Tuesday, January 29, 2008

From Large Scale to Small Scale

Henry Perowne's day is filled with a constant variation of large things beyond his control to smaller events which greatly affect him. He goes from feeling like the greatest neurosurgeon in all of London to an ant in the great scheme of things when discussing the war in Iraq. His argument with his daughter really hits home Henry's feeling of "if I'm not directly involved, how can I have any affect on the matter". His entire day is dodging the crowded streets of London where protests against the war are taking place. It is as if he is not only dodging the crowd, but the entire struggle with the war.

This all changes though when his encounter with Baxter inherits a visit to Henry's home during a dinner with his family. Baxter's break-in gives Henry a revised outlook on himself and his existence.

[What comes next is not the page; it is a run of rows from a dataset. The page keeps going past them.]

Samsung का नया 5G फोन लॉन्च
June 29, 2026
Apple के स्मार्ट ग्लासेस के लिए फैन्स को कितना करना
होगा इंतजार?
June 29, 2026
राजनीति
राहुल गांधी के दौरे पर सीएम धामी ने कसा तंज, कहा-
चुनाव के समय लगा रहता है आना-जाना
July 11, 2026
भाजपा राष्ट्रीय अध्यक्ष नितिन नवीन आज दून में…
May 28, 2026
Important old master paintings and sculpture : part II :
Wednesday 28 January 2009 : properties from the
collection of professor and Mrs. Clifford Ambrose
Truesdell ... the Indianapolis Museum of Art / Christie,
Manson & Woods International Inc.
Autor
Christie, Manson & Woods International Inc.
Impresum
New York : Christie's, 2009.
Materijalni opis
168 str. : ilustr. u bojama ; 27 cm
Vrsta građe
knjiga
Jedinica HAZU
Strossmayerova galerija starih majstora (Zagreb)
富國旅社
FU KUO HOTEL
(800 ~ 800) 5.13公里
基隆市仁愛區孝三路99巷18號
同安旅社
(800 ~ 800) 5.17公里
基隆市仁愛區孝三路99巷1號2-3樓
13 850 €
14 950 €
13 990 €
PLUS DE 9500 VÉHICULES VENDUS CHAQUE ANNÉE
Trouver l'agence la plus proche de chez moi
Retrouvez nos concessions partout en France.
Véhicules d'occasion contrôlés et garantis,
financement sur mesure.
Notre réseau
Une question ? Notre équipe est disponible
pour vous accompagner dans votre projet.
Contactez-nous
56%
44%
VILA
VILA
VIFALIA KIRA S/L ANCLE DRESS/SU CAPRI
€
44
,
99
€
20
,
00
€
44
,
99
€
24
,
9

His courage with Theo to repel Baxter is Henry's first step in his growth, which this book shows, is never over.

Henry, who even when discussing the war with his daughter seems to not even really comprehend that 9/11 and Iraq are serious matters, now has a new understanding on society and life. Perhaps the most moving part of the novel is when he starts to think about his family and realizes that something could happen to them at any time. He thinks of Rosalind's baby that is on the way and the future with a grand child in the picture. This entire scenario pushes Henry past his surgeries and squash matches to a better understanding of the world around him. It is amazing how one event can really make one realize just how important everyone and everything is around him, and that it is the same with those in Iraq.

1 comment:

Erin Sells said...

I like how you pick up on the fact that the news of Daisy's pregnancy pushes Henry into the future in a way that we hadn't seen previously in the novel.